What about financing your birth control? UW is worried that financial reasons may be one of the leading deterrents for men, just as it is becoming the case for women. That’s legit. And taking it once a day, everyday, never forgetting? I think Seattle Weekly put it perfectly: if men can't remember to [put down] the toilet seat...

Seriously, though...

For a male oral-contraceptive to be successful, I think it takes a lot more than scientific advancements; it needs societal advancements as well. Whatever stigma is attached with guys and pregnancy prevention needs to go out the window. Shared responsibility of reproductive decisions is part of gender equality, it may mean that men need to pick up the slack, but hey! It’s what being equal is all about. And guys, even on those mornings when you’re craving chocolate or loathing the size of your hips, remember: you could have it worse.

So as much as I would love to see men walk a mile in my shoes and deal with the side effects of birth control, to get a glimpse of what it’s like to be a woman, I’m not sure how successful a male birth control pill would be. But who knows, fives years from now, when the pill is expected to be launched, maybe guys will be begging for it.

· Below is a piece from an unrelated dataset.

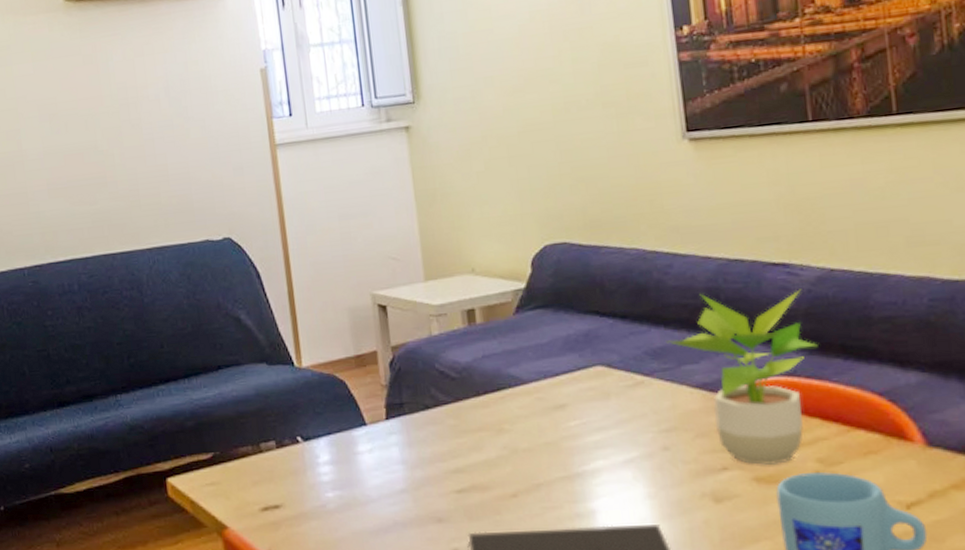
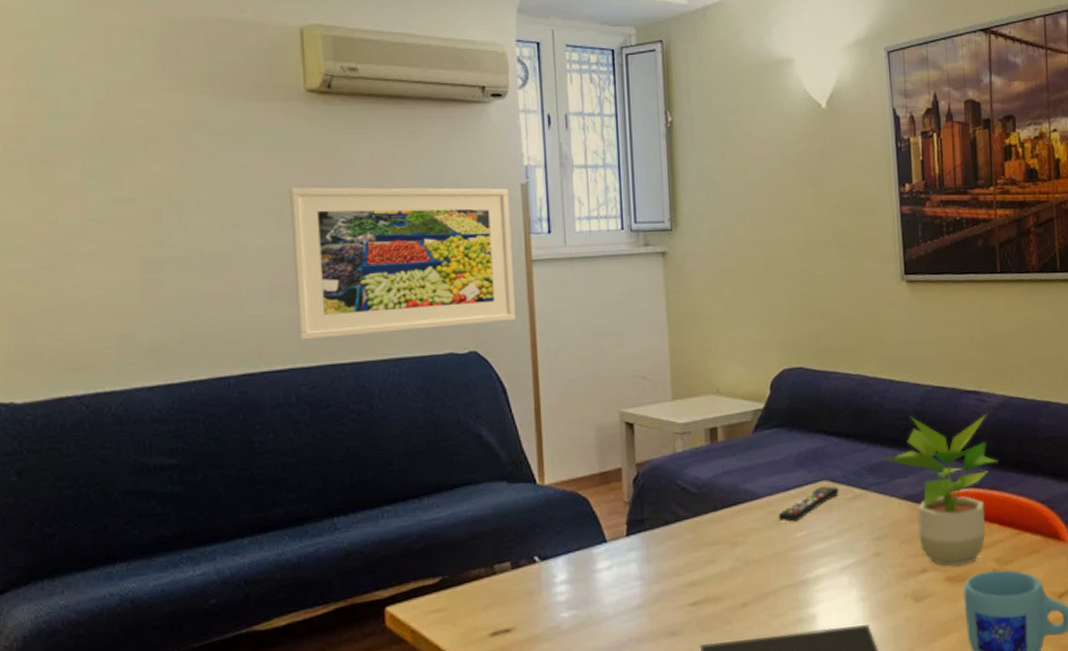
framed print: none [57,75,264,233] -> present [289,187,516,341]
remote control: none [547,372,617,410] -> present [778,486,839,522]

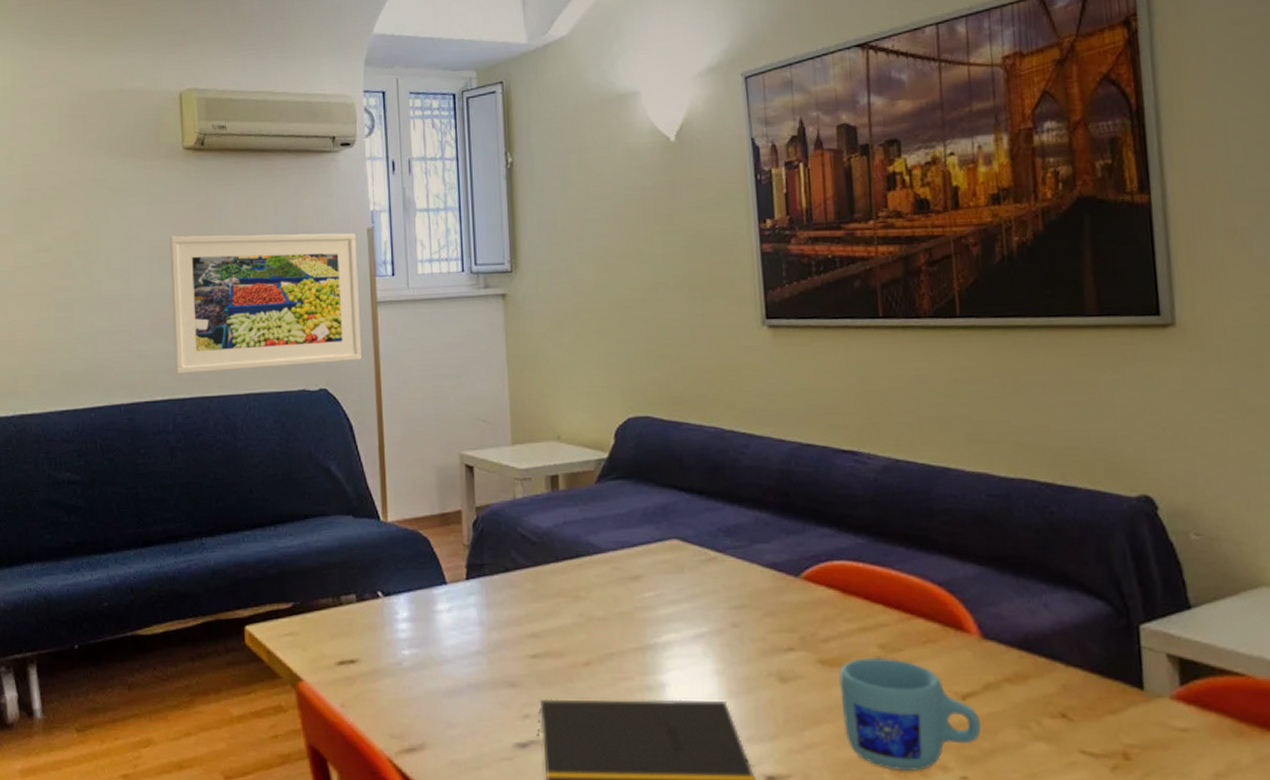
remote control: present [778,486,839,522] -> none [623,546,691,581]
potted plant: present [881,413,999,566] -> none [739,474,883,648]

PSSSST guys, birth control is sexy. DO IT.


Anonymous said...

I don't see what the big deal is. If a man doesn't have a problem with the chemical content of such a pill, it's an option. I'm not crazy about taking chemicals. My girlfriend is not on the pill. We use other means of BC. But I think there are a lot more men who would be open to taking such a pill than you suggest here. Not that I don't agree with your points - I do!

Anonymous said...

I find it interesting that, in your argument that men don't have "a clear incentive" to take birth control, you list off a series of temporarily physical discomforts and inconveniences, rather than some of the long term effects: radical restructuring of lifestyle, a twenty year financial commitment, responsibility for a human life, etc.

But hey, those apply to men too, don't they? Wouldn't fit for some foaming-at-the-mouth rant that attacks men for not wanting to partake in an option that's never been available to them.

The truth is that many men have long wished for the same control over pregnancy that women have enjoyed since the advent of the pill. Unfortunately, many of the promising options for men (including RISUG — look it up) aren't hormonal, don't require monthly payments, and thus aren't profitable to drug companies.

Maggie S said...

salv4tion: I HOPE there are a lot of guys out there who are up for taking the pill! But it's not too reassuring that UW is having trouble getting willing participants for their study...and that's when they're paying them $1,300! I definitely think there are folks who would jump at the chance for a male version of the pill, I just have a hard time believing it will be as 'popular' as it is with women.

NeoSkye said...

You are missing a major benefit for guys who take this pill. If a guy's gf can't take the pill because she has very bad reactions to it, then he is forced into a life of rubbers. I can't wait to be able to take a pill and reap the rewards of a more enjoyable sexual experience.